Меж тем большая птица уже кружилась над землей – над Землей, – то опускаясь ниже, совсем низко, почти зачерпывая крылом поверхность, то взмывая в холодный космос. Ниже, выше, оплетая шар невидимой синусоидой. Шар запутывался в синусоиде, накручивал ее на себя.
А в голове уже не было птицы. Была темнота. Черная, как крыло черного ангела. Ведь ангелы бывают не только белые, но и черные. Как и лебеди.
«Я – умер?» – спросил себя Леха в полной черноте. И услышал в ответ: «А кто сказал вам, что вы умрете? Что можно умереть сразу и навсегда? Жизнь – это крик боли между двумя бесконечностями. Хорошую, неслучайную, надежную смерть еще надо заслужить».
И он дернулся вбок, как прыгают с эскалатора: чуть присев, чуть согнув коленки, голова опущена, руки болтаются справа и слева. Это по спирали, по синусоиде долго и длинно, а по прямой – с витка на виток – быстро.
IX
Человек, который уходит, человек, которого нет больше среди нас, отныне способен на многое. Мы не удивимся, прочитав в газете, что он написал роман века или открыл четвертое измерение. Исчезнувший знакомый может основать город в пустыне или тихо спиться в столице. Хмыкнешь только, узнав его в представителе страны, выступающем по Интервидению, или в биче, чьи ноги в чудовищных башмаках не умещаются на прокрустовом ложе парковой скамейки. Его нет – и он способен на все, вырвавшись из-под гнета наших застывших представлений. Он может умереть и воскреснуть – в отличие от соседа по лестничной клетке.
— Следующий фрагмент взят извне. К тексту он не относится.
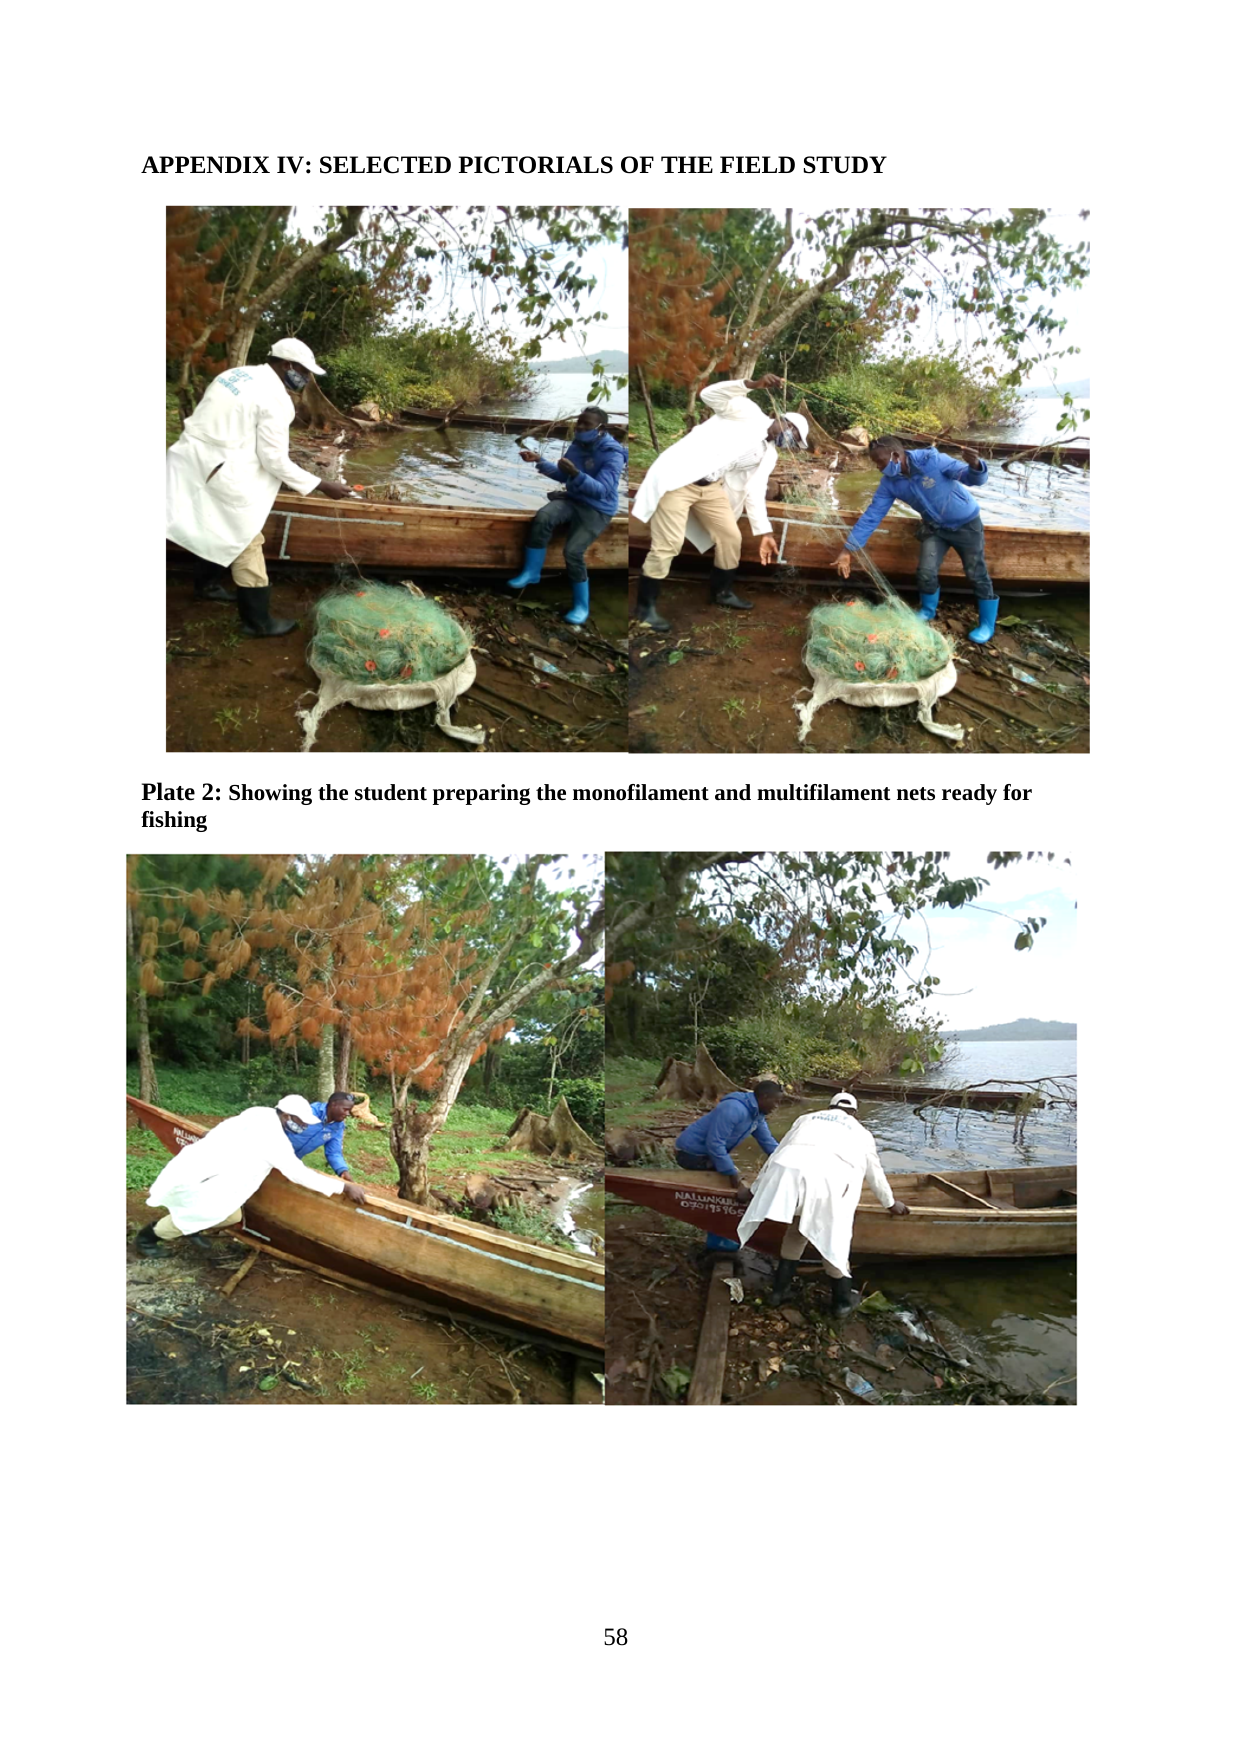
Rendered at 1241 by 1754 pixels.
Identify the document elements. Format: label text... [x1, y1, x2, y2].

subtitle APPENDIX IV: SELECTED PICTORIALS OF THE FIELD STUDY [141, 150, 1090, 179]
picture [159, 200, 1097, 763]
text Plate 2: Showing the student preparing the monofilament and multifilament nets ready for fishing [141, 193, 1090, 832]
picture [116, 841, 1090, 1412]
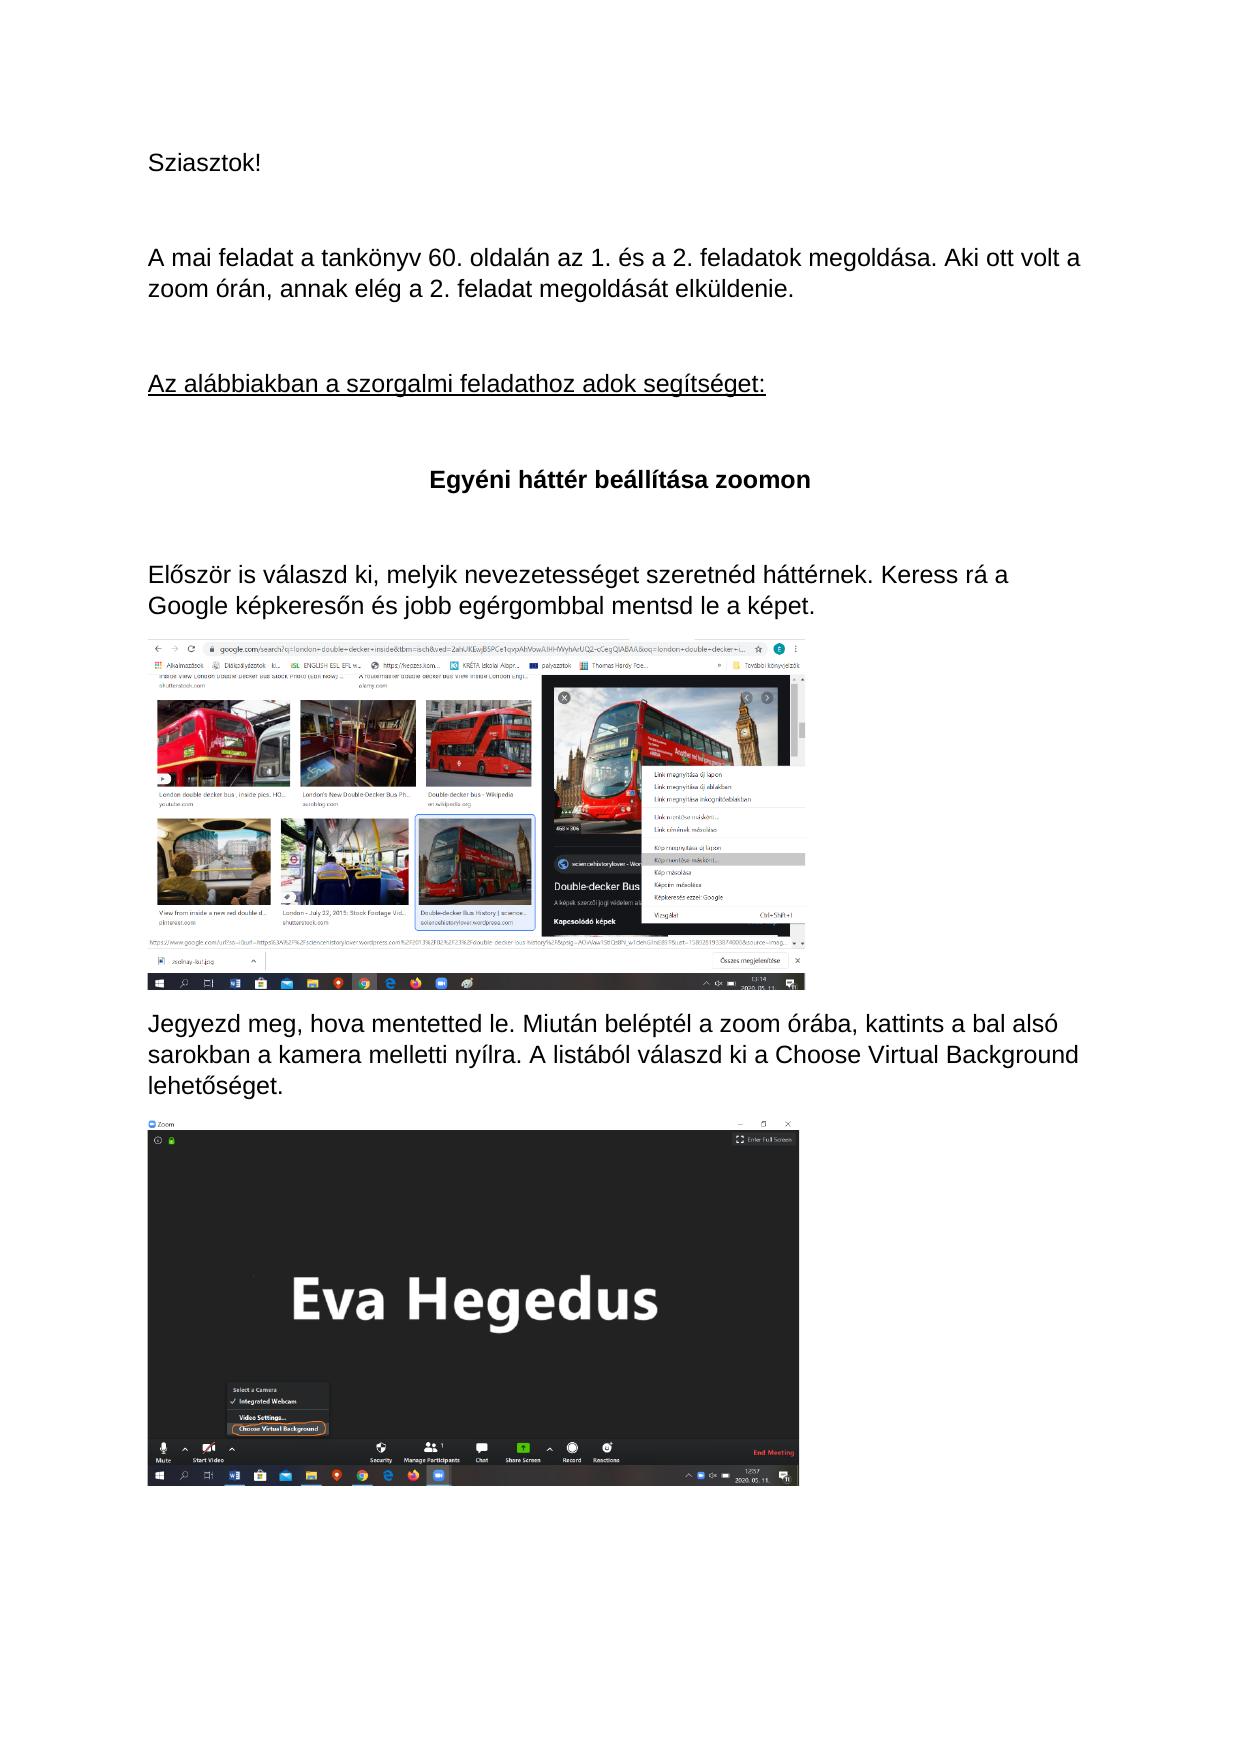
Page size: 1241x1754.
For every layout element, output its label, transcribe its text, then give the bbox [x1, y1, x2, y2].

text Egyéni háttér beállítása zoomon [148, 465, 1093, 494]
text Jegyezd meg, hova mentetted le. Miután beléptél a zoom órába, kattints a bal alsó sarokban a kamera melletti nyílra. A listából válaszd ki a Choose Virtual Background lehetőséget. [148, 1008, 1093, 1099]
text Először is válaszd ki, melyik nevezetességet szeretnéd háttérnek. Keress rá a Google képkeresőn és jobb egérgombbal mentsd le a képet. [148, 560, 1093, 620]
text A mai feladat a tankönyv 60. oldalán az 1. és a 2. feladatok megoldása. Aki ott volt a zoom órán, annak elég a 2. feladat megoldását elküldenie. [148, 243, 1093, 303]
picture [147, 1118, 800, 1499]
text Az alábbiakban a szorgalmi feladathoz adok segítséget: [148, 369, 1093, 398]
picture [147, 639, 806, 990]
text Sziasztok! [148, 148, 1093, 176]
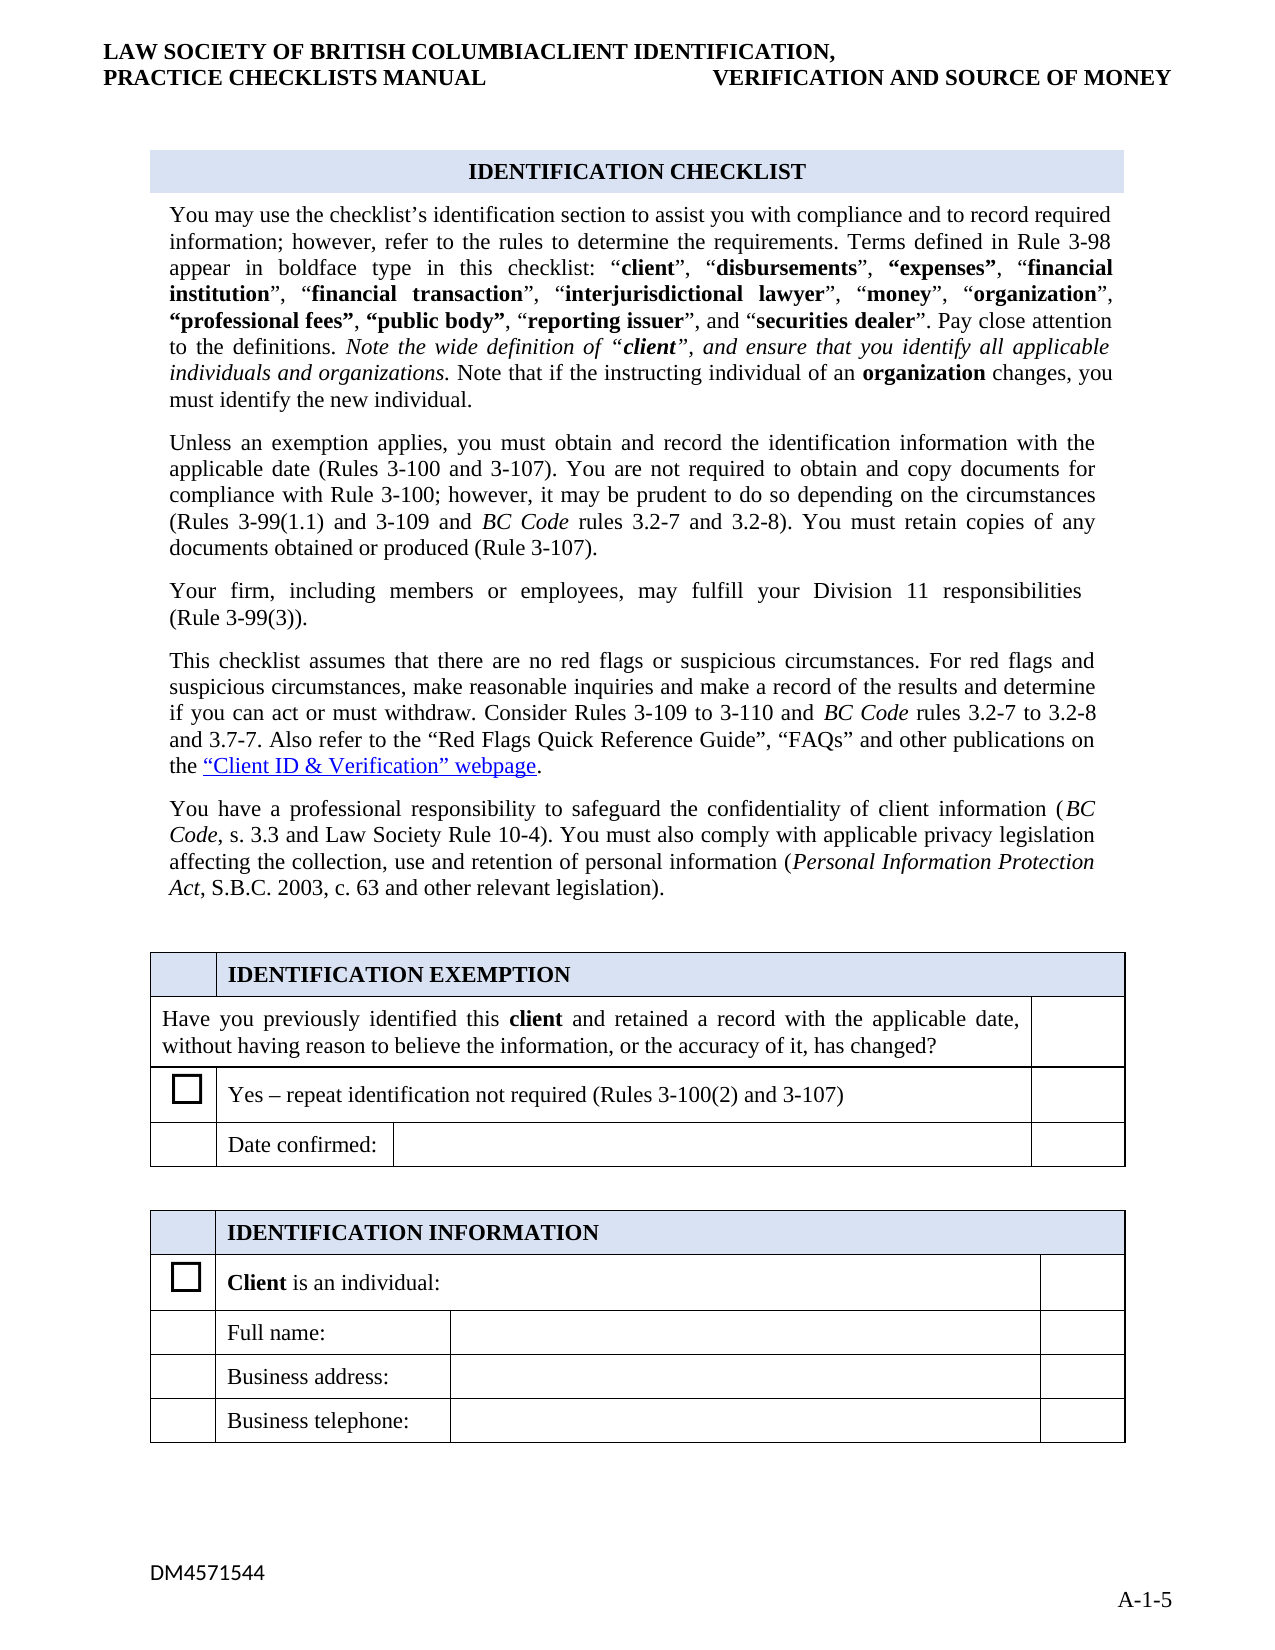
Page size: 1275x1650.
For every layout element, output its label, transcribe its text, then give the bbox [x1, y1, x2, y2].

Но каждый человек – это я сам, это часть меня самого, развившаяся до неузнаваемости, ставшая самостоятельной. Его характер мог бы быть моим характером, он – одна из сторон моего характера, правда, гипертрофированная. Поэтому так трудна борьба до победы: дайте мне в противники другого, совсем другого, и я с ним справлюсь – засекайте время. Но как справиться с самим собой? Я узнаю себя в его обличье, и руки мои опускаются. Я заранее согласен на ничью и на поражение, в сущности, тоже согласен. Ведь это все равно что разбивать зеркала, любые зеркала, которые подвернутся. Увидишь, как блеснуло что-то несамостоятельным, отраженным светом в глухой непрогляди, не иначе – зеркало, – и по нему с размаха.
И только потом, быть может, ясно станет, что не осколки зеркала, а прорубь, та самая, что над омутом, блестит, преломляя острые лучи света.
Вот луч, горячий как кровь, колючий как лед, ударил по зрачкам.
– Свет! Уберите свет! Слышите! – заорал Леха. Но свет не убрали.
Тогда он понял, что это за свет, и двинулся к нему. И очнулся от вопроса, который слишком часто слышал в последнее время:
– Что с тобой? Тебе плохо? Плохо тебе?
– Нет, – медленно и с недоумением ответил Леонид Григорьевич, прислушиваясь к себе. – Мне не плохо. Мне хорошо. А ты кто?
Девочка, юная и большеглазая, резко отпрянула от него, и из-под длинных ресниц брызнули слезы – будто кнопку нажал. Мисюра не узнал, а понял: Марьюшка, и повернулся к ней, и заговорил с ней ласково и успокаивающе, как не мог, не умел говорить тогда, давно, двадцать лет назад. Объяснял, что во сне ему, наверное, действительно стало плохо, может быть, даже сознание потерял и поэтому совершенно не отвечает за свои слова, ее испугавшие. И девочка тоже прижалась к нему и тоже стала шептать что-то успокаивающее.